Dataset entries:

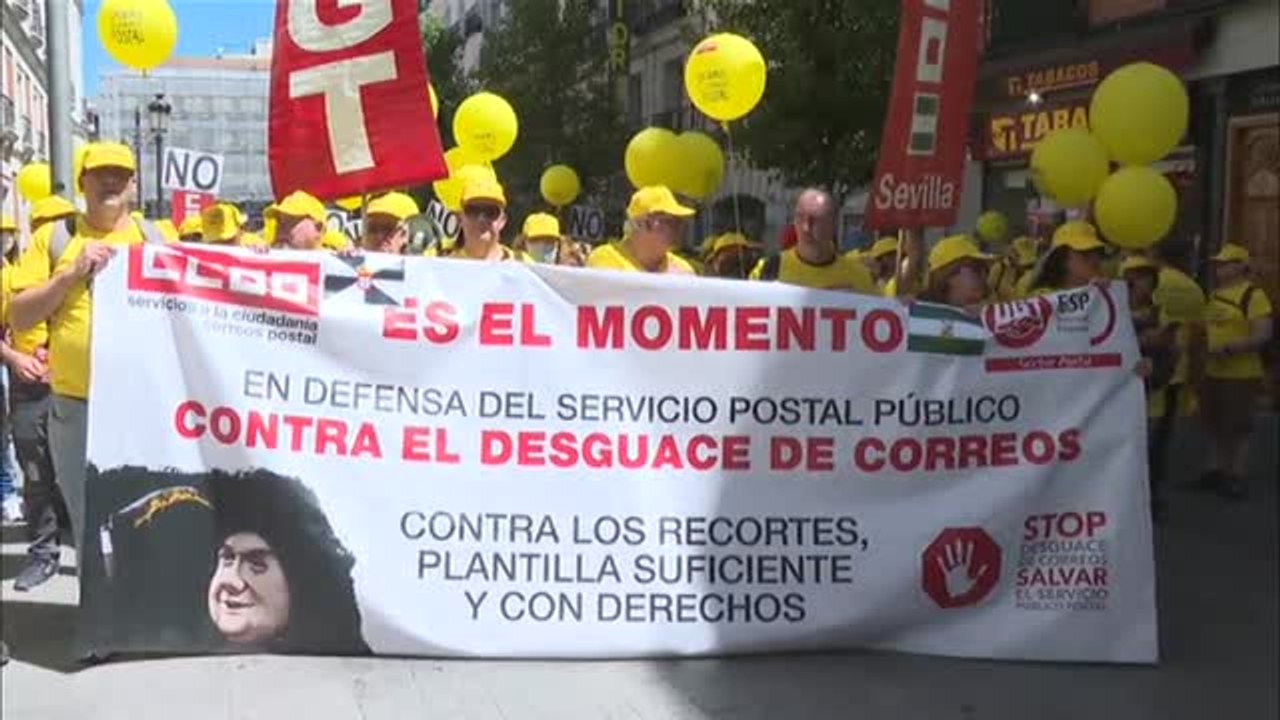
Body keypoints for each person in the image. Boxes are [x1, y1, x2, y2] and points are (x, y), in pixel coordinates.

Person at [6, 142, 166, 558]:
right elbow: (19, 316)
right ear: (82, 182)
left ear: (133, 184)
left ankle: (136, 612)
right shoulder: (54, 237)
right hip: (76, 405)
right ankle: (95, 612)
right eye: (100, 173)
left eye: (120, 173)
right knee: (85, 515)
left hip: (141, 405)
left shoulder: (157, 238)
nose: (110, 180)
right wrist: (70, 275)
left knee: (144, 515)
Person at [1200, 244, 1274, 499]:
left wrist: (1234, 347)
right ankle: (1215, 470)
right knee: (1214, 422)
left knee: (1239, 427)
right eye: (1218, 264)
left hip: (1241, 373)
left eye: (1226, 263)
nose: (1220, 268)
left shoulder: (1253, 295)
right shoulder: (1215, 294)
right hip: (1213, 370)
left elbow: (1264, 333)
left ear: (1242, 266)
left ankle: (1235, 475)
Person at [1121, 255, 1180, 520]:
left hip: (1153, 393)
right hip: (1119, 395)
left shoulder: (1162, 312)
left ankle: (1150, 498)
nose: (1140, 282)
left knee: (1152, 449)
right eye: (1134, 276)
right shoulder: (1111, 313)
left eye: (1146, 277)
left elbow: (1170, 345)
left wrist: (1157, 344)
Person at [750, 189, 876, 294]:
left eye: (816, 219)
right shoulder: (768, 269)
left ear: (834, 224)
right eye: (800, 217)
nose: (806, 227)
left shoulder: (859, 277)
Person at [586, 186, 696, 274]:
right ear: (644, 223)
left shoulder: (683, 270)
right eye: (671, 221)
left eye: (680, 222)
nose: (679, 228)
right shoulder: (605, 259)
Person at [430, 178, 528, 262]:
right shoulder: (444, 268)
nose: (481, 219)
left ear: (502, 221)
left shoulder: (524, 264)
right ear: (460, 219)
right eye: (473, 210)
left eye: (491, 212)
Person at [1024, 220, 1107, 295]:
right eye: (1085, 253)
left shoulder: (1104, 292)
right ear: (1063, 258)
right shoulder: (1043, 298)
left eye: (1097, 252)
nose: (1095, 259)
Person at [917, 235, 992, 315]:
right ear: (949, 274)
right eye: (976, 269)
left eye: (987, 270)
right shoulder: (915, 315)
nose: (984, 276)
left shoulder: (990, 316)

- [HOW TO COMPLETE THIS TASK]:
Please copy the line that holds "right eye: (976, 269)" and each line under it through the last line above, exactly as they stand, adding nothing.

- [TASK RESULT]:
right eye: (976, 269)
left eye: (987, 270)
right shoulder: (915, 315)
nose: (984, 276)
left shoulder: (990, 316)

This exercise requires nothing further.